Intervention de Guy Geoffroy

Séance en hémicycle du 5 juin 2014 à 10h30
Prévention de la récidive et individualisation des peines — Article 4

Photo issue du site de l'Assemblée nationale ou de WikipediaGuy Geoffroy :

Madame la ministre, vous vous montrez étonnée par ces amendements. Nous, nous ne le sommes pas.

Nous ne sommes pas non plus étonnés de l’incohérence de votre projet de loi, en particulier à cet article. Il y a incohérence parce que vous proposez l’ajournement pour mener « des investigations complémentaires sur la personnalité ou la situation matérielle, familiale et sociale » de la personne concernée.

Et pour nous montrer que vous avez toujours une pensée à l’égard des victimes, vous dites quelques paragraphes plus loin que la juridiction « peut octroyer immédiatement à la victime des dommages et intérêts. »

Ainsi, au moment même où l’on s’intéresse aux moyens financiers de celui qui risque d’être déclaré coupable, vous affirmez, sans pousser plus loin les investigations, qu’il va payer des dommages et intérêts.

De deux choses l’une : soit vous supprimez la notion d’investigations complémentaires visant à apprécier la vie matérielle du coupable, soit vous renoncez à dire quelque chose qui va en sens inverse quelques alinéas plus loin dans le même article.

C’est totalement incohérent. C’est de l’équilibrisme comme l’ensemble de votre texte.

Cet article n’est pas anodin. L’ajournement existe déjà et, de l’enquête de police à la saisie du procureur qui peut conduire à la mise en cause de la personne poursuivie, le parcours est déjà long. Tout cela prend du temps et, quand un délit est commis en proximité, qu’il y ait d’ailleurs une victime ou pas – quand il n’y en a pas, la victime est la société dans son ensemble – l’opinion locale est très sensible à ce qui se passe.

Actuellement, que se passe-t-il ? La personne mise en cause va au tribunal – quand elle y va – et, même si elle est condamnée à une peine privative de liberté, il est très peu fréquent que cette disposition soit suivie d’une arrestation immédiate à l’audience. La personne rentre alors dans son quartier.

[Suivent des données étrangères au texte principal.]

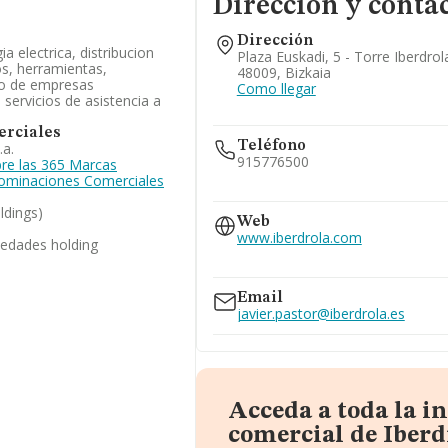
Dirección y conta
Dirección
a electrica, distribucion
Plaza Euskadi, 5 - Torre Iberdrol
s, herramientas,
48009, Bizkaia
llo de empresas
Como llegar
 servicios de asistencia a
rciales
Teléfono
.a.
915776500
re las 365 Marcas
enominaciones Comerciales
944151411
ldings)
952024228
Web
900100019
www.iberdrola.com
iedades holding
www.oficinas.iberdrola.es
www.iberdrola.es
Email
javier.pastor@iberdrola.es
Acceda a toda la 
comercial de Iberd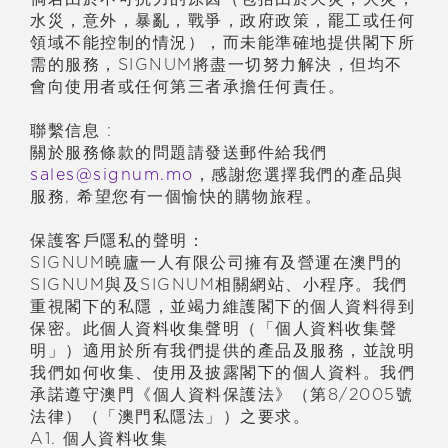
水災，意外，暴亂，戰爭，政府政策，罷工或任何
領域不能控制的情況），而未能準確地提供閣下所
需的服務，SIGNUM將盡一切努力解決，但均不
會向使用者或任何第三者承擔任何責任。
聯繫信息 :
關於服務條款的問題請發送郵件給我們
sales@signum.mo
，
感謝您選擇我們的
產
品與
服務, 希望您有一個愉快的購物旅程。
保護客戶隱私的聲明：
SIGNUM曉廬一人有限公司擁有及營運在澳門的
SIGNUM與及SIGNUM相關網站、小程序。我們
重視閣下的私隱，並竭力維護閣下的個人資料得到
保密。此個人資料收集聲明（「個人資料收集聲
明」）適用於所有我們提供的產品及服務，並說明
我們如何收集、使用及披露閣下的個人資料。我們
承諾遵守澳門《個人資料保護法》（第8/2005號
法律）（「澳門私隱法」）之要求。
A1. 個人資料收集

Combien d’exemples avons-nous de ces voyous – il faut bien les appeler comme ça – qui rentrent chez eux tout glorieux en se vantant de sortir libres du tribunal ? Aux alentours, le groupe vers lequel ils se retournent le constate, en effet : ils sont là en chair et en os. Les citoyens qui, tout naturellement se plaignent de la situation, constatent qu’ils sont libres et en déduisent qu’il ne s’est rien passé.

Bien sûr, nous savons que la réalité est différente.

Avec cet article 4, vous allez encore aggraver les choses. La personne reconnue coupable ne sera pas condamnée, elle va rentrer et elle se gardera la plupart du temps de dire qu’elle devra retourner au tribunal plus tard.

Tout ceci ne va qu’aggraver l’incompréhension de nos concitoyens quant à la délinquance au quotidien. Elle est devenue bien banale, mais vous lui donnez encore du temps pour s’étaler et accentuer ses mauvais effets.

Cet article 4 est pernicieux ; à l’évidence, il faut le supprimer.